In my Issue 8 article I mentioned I did not know how command line parameters (or arguments) were passed to programs under FreeBSD. I have received some feedback, both from the FreeBSD community and APJ readers.
Thanks to that feedback, I can now pass this information on to you. Further,
this information should be valid, more or less, for all 386 based Unix and
Unix-like operating systems. At any rate, if your Unix variety does not come
with the information on its command line parameters, chances are that, if you
adjust my sample code to use the kernel interface of your OS, it will work just
fine.
Code startup
Unix is much more security-conscious than MS DOS and MS Windows. While
DOS/Windows assembly language programmers may be used to the operating system
loading their code and then CALLing it (so you can exit with a simple RET, and
possibly crash the system), Unix creates a new process for each program. This
process is separate from the kernel and from all other processes. Hence, the
system does not CALL your code, it JMPs to it. If you issue a RET, you will
crash your program, but Unix will continue running unharmed. At least that's
the theory. However, under FreeBSD it is the practice as well: I tried it and
can vouch for it.
The top of the stack
Before the Unix system jumps to your code, it pushes some information on the
top of the stack: Your stack, that is, not system stack, so you can access it
all from your own code. Here is what the stack contains, starting at the top:
number of arguments ("argc")
argument 0
argument 1
...
argument n (n = argc - 1)
NULL pointer
environment 0
environment 1
...
environment n
NULL pointer
Not all of these are necessarily there (e.g., if the program was called with no
arguments). However, the number of arguments, argument 0, and the two NULL
pointers are always present.
Argument 0 is not a command line parameter in the sense DOS programmers are
used to find. Instead, it is the name of the program. C programmers will find
it as the familiar argv[0].
Another important difference between DOS and Unix is that DOS programs just
give you the full command line, i.e., whatever appears after the name of the
program, including any leading and trailing blanks. It is then up to the
programmer to strip all extra blanks.
Compared to that, parsing the Unix command line is much simpler as the system
does some of the hard work for you. The individual arguments are separated, and
usually contain no leading/trailing blanks. When they do, they are there
because the program caller wanted them there.

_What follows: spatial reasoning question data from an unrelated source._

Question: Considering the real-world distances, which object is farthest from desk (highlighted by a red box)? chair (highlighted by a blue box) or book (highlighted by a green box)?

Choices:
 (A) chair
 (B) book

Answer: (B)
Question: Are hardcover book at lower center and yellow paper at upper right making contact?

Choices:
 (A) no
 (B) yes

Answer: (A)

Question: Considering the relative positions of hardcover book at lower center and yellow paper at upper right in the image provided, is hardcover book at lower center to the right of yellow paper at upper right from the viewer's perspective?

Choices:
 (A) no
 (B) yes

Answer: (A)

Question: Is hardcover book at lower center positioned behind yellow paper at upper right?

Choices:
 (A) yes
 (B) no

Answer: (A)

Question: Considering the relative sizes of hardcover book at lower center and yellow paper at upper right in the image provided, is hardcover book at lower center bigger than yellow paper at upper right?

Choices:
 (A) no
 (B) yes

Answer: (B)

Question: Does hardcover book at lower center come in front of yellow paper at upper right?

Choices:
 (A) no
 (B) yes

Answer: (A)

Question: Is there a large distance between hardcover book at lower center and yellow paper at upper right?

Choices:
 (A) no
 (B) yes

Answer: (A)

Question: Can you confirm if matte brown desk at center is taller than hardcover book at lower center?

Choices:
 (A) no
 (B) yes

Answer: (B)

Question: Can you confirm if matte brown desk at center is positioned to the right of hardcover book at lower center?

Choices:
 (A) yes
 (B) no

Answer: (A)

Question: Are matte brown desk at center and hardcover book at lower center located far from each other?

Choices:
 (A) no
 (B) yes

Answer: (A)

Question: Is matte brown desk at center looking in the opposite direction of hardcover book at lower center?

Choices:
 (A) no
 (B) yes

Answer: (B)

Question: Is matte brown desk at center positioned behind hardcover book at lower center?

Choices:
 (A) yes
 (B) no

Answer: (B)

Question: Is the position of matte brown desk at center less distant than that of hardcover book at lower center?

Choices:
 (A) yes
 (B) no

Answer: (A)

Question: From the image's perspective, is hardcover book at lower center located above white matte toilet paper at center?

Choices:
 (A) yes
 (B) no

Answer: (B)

Let me illustrate. Suppose the user has typed the following command:
./args Hello, world. Here I come!
In that case, the top of the stack will look like this:
6
./args
Hello,
world.
Here
I
come!
0
environment 0
environment 1
...
environment n
0
The arguments are nicely separated and contain no blanks. Now, suppose the user
has typed:
./args Hello, world. "Here I come!"
The top of the stack looks like this:
4
./args
Hello,
world.
Here I come!
0
(etc)
This system, besides making it easier to parse, has a great advantage over the
DOS way: It has no practical limit on the size of the command line.
Accessing the information
Because your program runs in its own process space, the stack is yours to do
with as you please. You can simply save the information in some data structure
and leave the stack intact, or you can pop it off as you need it.
The C startup code uses the first approach: It saves the "argc" value in a
local variable, the argument 0 in another. It finds the start of the
environment variable list and stores it in a global variable. It then calls
main, passing that information to it, i.e. main(argc, *argv[], env);
The assembly language program can do that as well, but usually has no need to.
If you process the command line at the start of your code, and never need to
see it again, you can just pop it off the stack one by one, analyze it, set up
any flags or other variables, etc.
I have enclosed a simple assembly language program called args.asm below. All
it does is print all the information the FreeBSD system has passed to it. It is
useful as an example of one way of accessing the command line arguments (and
the environment) by simply popping it off one at a time.
It is also useful as a tool to study what format the arguments are in. For
example, running it will show you that the environment is passed to your
program in the form of name=value, where name is the name of the environment
variable, value is whatever text string is assigned to it.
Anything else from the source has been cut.